The derivative is continuous everywhere; that means that it cannot change signs without going through $0$, by the Intermediate Value Theorem. Since the only places where the derivative is zero are at $x=-1$, $x=0$, and $x=1$, that means that those are the only places where the derivative could, possibly, change signs.
Why do we care about where the derivative could change signs? Because the sign of the derivative tells you whether the original function is increasing or decreasing.
So... what is the sign on the derivative on $(-\infty,-1)$? Plugging in $x=-2$ you get a positive number. Since it cannot change signs on this interval, the derivative must be positive on all of $(-\infty,-1)$. That tells you that the original function, $f(x)$, is increasing on the interval $(-\infty,-1]$ (you get to include $-1$ as well).

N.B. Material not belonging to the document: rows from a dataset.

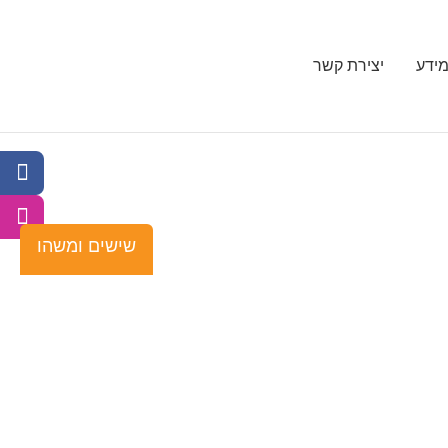
ידע
יצירת קשר
שישים ומשהו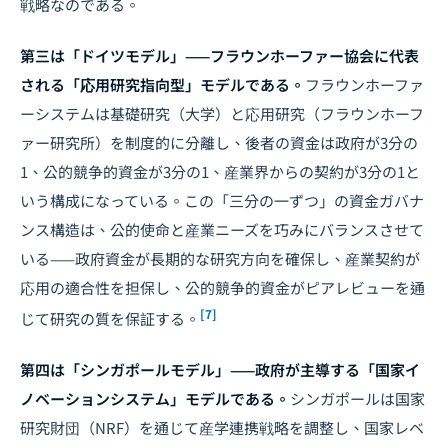
戦略なのである。
第三は「ドイツモデル」——フラウンホーファー協会に代表
される「応用研究指向型」モデルである。
フラウンホーファ
ーシステムは基礎研究（大学）と応用研究（フラウンホーフ
ァー研究所）を制度的に分離し、後者の資金は政府が3分の
1、公的競争的資金が3分の1、産業界からの契約が3分の1と
いう構成になっている。この「三分の一ずつ」の資金ガバナ
ンス構造は、公的使命と産業ニーズを巧みにバランスさせて
いる——政府資金が長期的な研究方向を確保し、産業契約が
応用の適合性を担保し、公的競争的資金がピアレビューを通
[7]
じて研究の質を保証する。
第四は「シンガポールモデル」——政府が主導する「国家イ
ノベーションシステム」モデルである。
シンガポールは国家
研究財団（NRF）を通じて産学連携戦略を調整し、国家レベ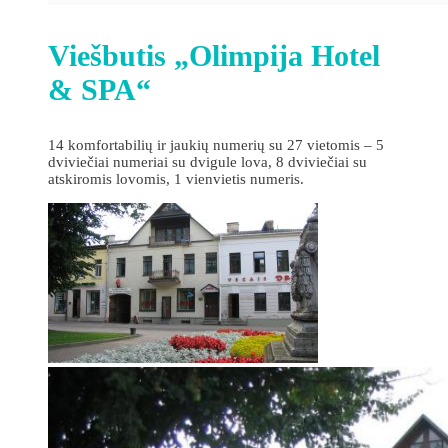
Viešbutis „Olimpija Hotel
& SPA“
14 komfortabilių ir jaukių numerių su 27 vietomis – 5
dviviečiai numeriai su dvigule lova, 8 dviviečiai su
atskiromis lovomis, 1 vienvietis numeris.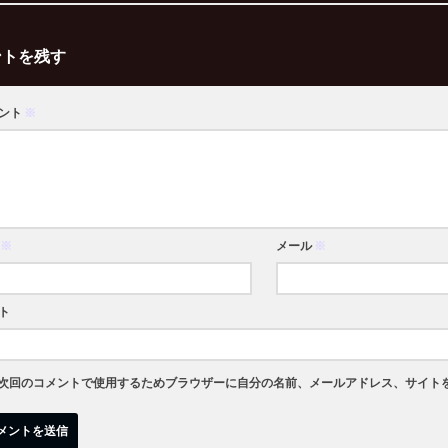
ントを残す
ント
※
※
メール
※
ト
次回のコメントで使用するためブラウザーに自分の名前、メールアドレス、サイト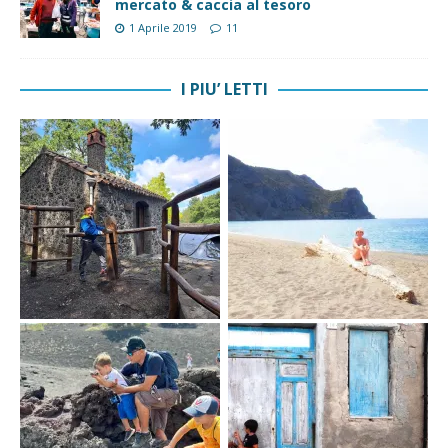
mercato & caccia al tesoro
1 Aprile 2019
11
I PIU’ LETTI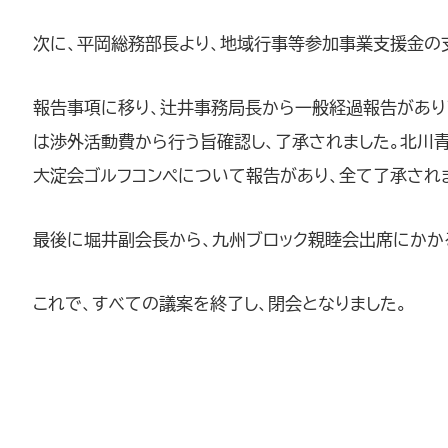
次に、平岡総務部長より、地域行事等参加事業支援金の
報告事項に移り、辻井事務局長から一般経過報告があり
は渉外活動費から行う旨確認し、了承されました。北川
大淀会ゴルフコンペについて報告があり、全て了承され
最後に堀井副会長から、九州ブロック親睦会出席にかか
これで、すべての議案を終了し、閉会となりました。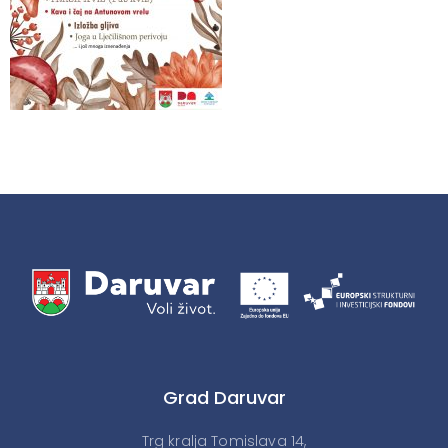
Grad Daruvar
Trg kralja Tomislava 14,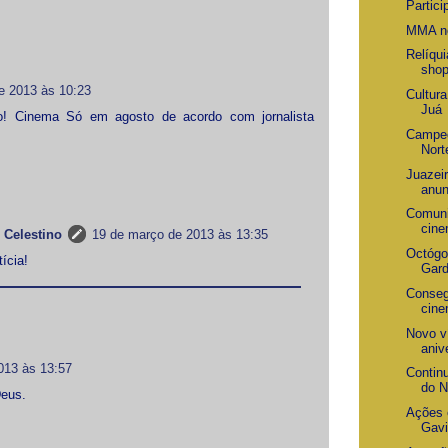
Partici
MMA no
Relíqu
shop
e 2013 às 10:23
Cultur
Juá
o! Cinema Só em agosto de acordo com jornalista
Campeo
Nort
Juazei
anun
Comuni
cin
 Celestino
19 de março de 2013 às 13:35
Octógon
ícia!
Gard
Conseg
cine
Novo v
anive
013 às 13:57
Contin
do N
Deus.
Ações 
Gav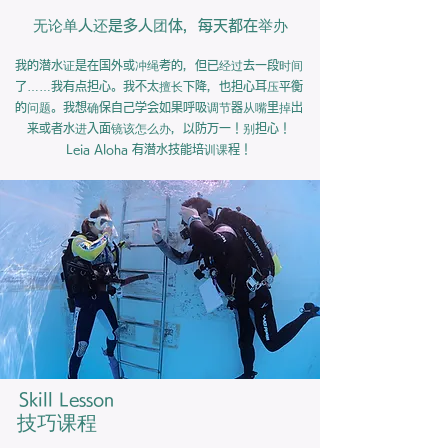
无论单人还是多人团体，每天都在举办
我的潜水证是在国外或冲绳考的，但已经过去一段时间
了……我有点担心。我不太擅长下降，也担心耳压平衡
的问题。我想确保自己学会如果呼吸调节器从嘴里掉出
来或者水进入面镜该怎么办，以防万一！别担心！
Leia Aloha 有潜水技能培训课程！
Skill Lesson
​技巧课程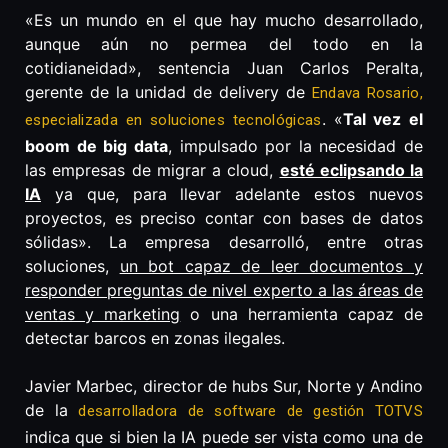
«Es un mundo en el que hay mucho desarrollado,
aunque aún no permea del todo en la
cotidianeidad», sentencia Juan Carlos Peralta,
gerente de la unidad de delivery de
Endava Rosario,
. «
Tal vez el
especializada en soluciones tecnológicas
boom de big data
, impulsado por la necesidad de
las empresas de migrar a cloud,
esté eclipsando la
IA
ya que, para llevar adelante estos nuevos
proyectos, es preciso contar con bases de datos
sólidas». La empresa desarrolló, entre otras
soluciones,
un bot capaz de leer documentos y
responder preguntas de nivel experto a las áreas de
ventas y marketing
o una herramienta capaz de
detectar barcos en zonas ilegales.
Javier Marbec, director de hubs Sur, Norte y Andino
de la
desarrolladora de software de gestión TOTVS
indica que si bien la IA puede ser vista como una de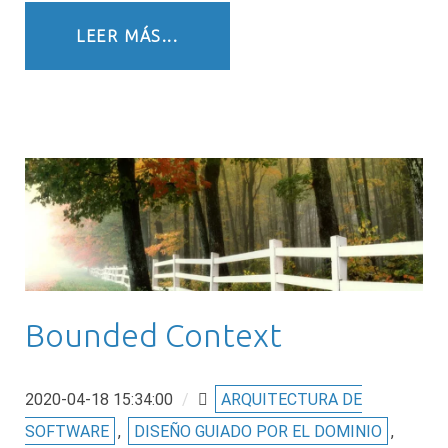
LEER MÁS...
Bounded Context
2020-04-18 15:34:00
/
ARQUITECTURA DE
SOFTWARE
,
DISEÑO GUIADO POR EL DOMINIO
,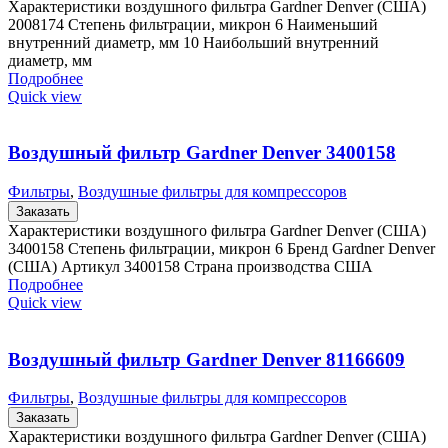
Характеристики воздушного фильтра Gardner Denver (США)
2008174 Степень фильтрации, микрон 6 Наименьший
внутренний диаметр, мм 10 Наибольший внутренний
диаметр, мм
Подробнее
Quick view
Воздушный фильтр Gardner Denver 3400158
Фильтры
,
Воздушные фильтры для компрессоров
Заказать
Характеристики воздушного фильтра Gardner Denver (США)
3400158 Степень фильтрации, микрон 6 Бренд Gardner Denver
(США) Артикул 3400158 Страна производства США
Подробнее
Quick view
Воздушный фильтр Gardner Denver 81166609
Фильтры
,
Воздушные фильтры для компрессоров
Заказать
Характеристики воздушного фильтра Gardner Denver (США)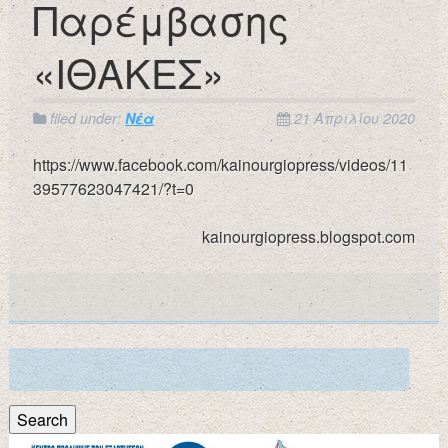
Παρέμβασης
«ΙΘΑΚΕΣ»
filed under:
Νέα
21 Απριλίου 2020
https://www.facebook.com/kainourgiopress/videos/11
39577623047421/?t=0
kainourgiopress.blogspot.com
Search
for:
Search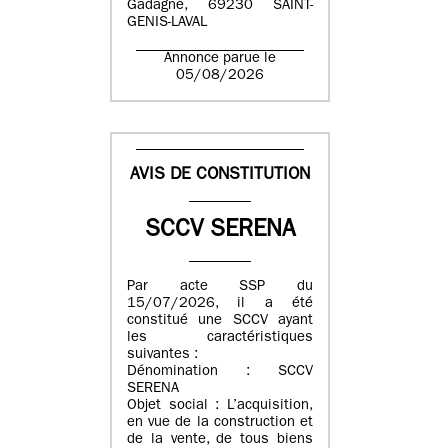
Gadagne, 69230 SAINT-
GENIS-LAVAL
Annonce parue le
05/08/2026
AVIS DE CONSTITUTION
SCCV SERENA
Par acte SSP du
15/07/2026, il a été
constitué une SCCV ayant
les caractéristiques
suivantes :
Dénomination : SCCV
SERENA
Objet social : L’acquisition,
en vue de la construction et
de la vente, de tous biens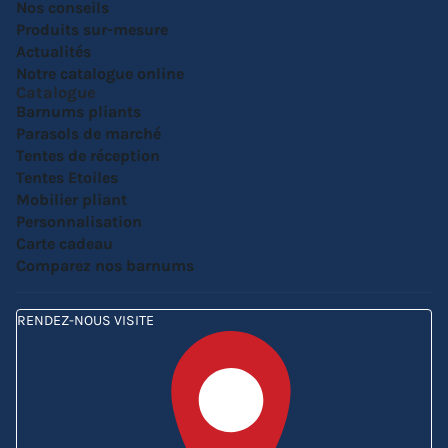
Nos conseils
Produits sur-mesure
Actualités
Notre catalogue online
Catalogue
Barnums pliants
Parasols de marché
Tentes de réception
Tentes Etoiles
Mobilier pliant
Personnalisation
Carte cadeau
Comparez nos barnums
RENDEZ-NOUS VISITE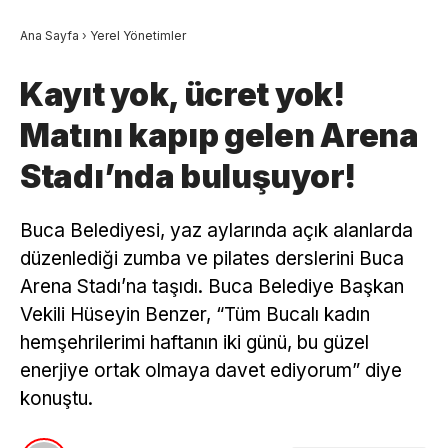
Ana Sayfa
›
Yerel Yönetimler
Kayıt yok, ücret yok!
Matını kapıp gelen Arena
Stadı’nda buluşuyor!
Buca Belediyesi, yaz aylarında açık alanlarda
düzenlediği zumba ve pilates derslerini Buca
Arena Stadı’na taşıdı. Buca Belediye Başkan
Vekili Hüseyin Benzer, “Tüm Bucalı kadın
hemşehrilerimi haftanın iki günü, bu güzel
enerjiye ortak olmaya davet ediyorum” diye
konuştu.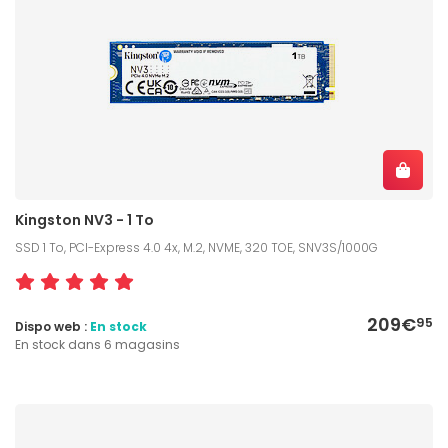
Kingston NV3 - 1 To
SSD 1 To, PCI-Express 4.0 4x, M.2, NVME, 320 TOE, SNV3S/1000G
209€
95
Dispo web :
En stock
En stock dans 6 magasins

To see what happens next, you should determine whether $f'(x)$ is positive or negative on $(-1,0)$; on $(0,1)$, and on $(1,\infty)$. This can be done by either using a "test point", or analyzing the derivative. For example, considering $(-1,0)$. Since $f'(x) =-4x(x^2-1)= -4x(x-1)(x+1)$, if we plug in a negative number for $x$ then $-4x$ will be positive. Because $x$ is between $-1$ and $0$, $x+1$ will be positive. And since $x$ is already negative, $x-1$ will be negative as well. So $f'(x) = -4x(x-1)(x+1)$ will be a product of two positive numbers and a negative number, so $f'(x)$ is negative on $(-1,0)$. That means that $f(x)$ is decreasing on $[-1,0]$.
Now do the same for the remaining intervals of constant sign for the derivative.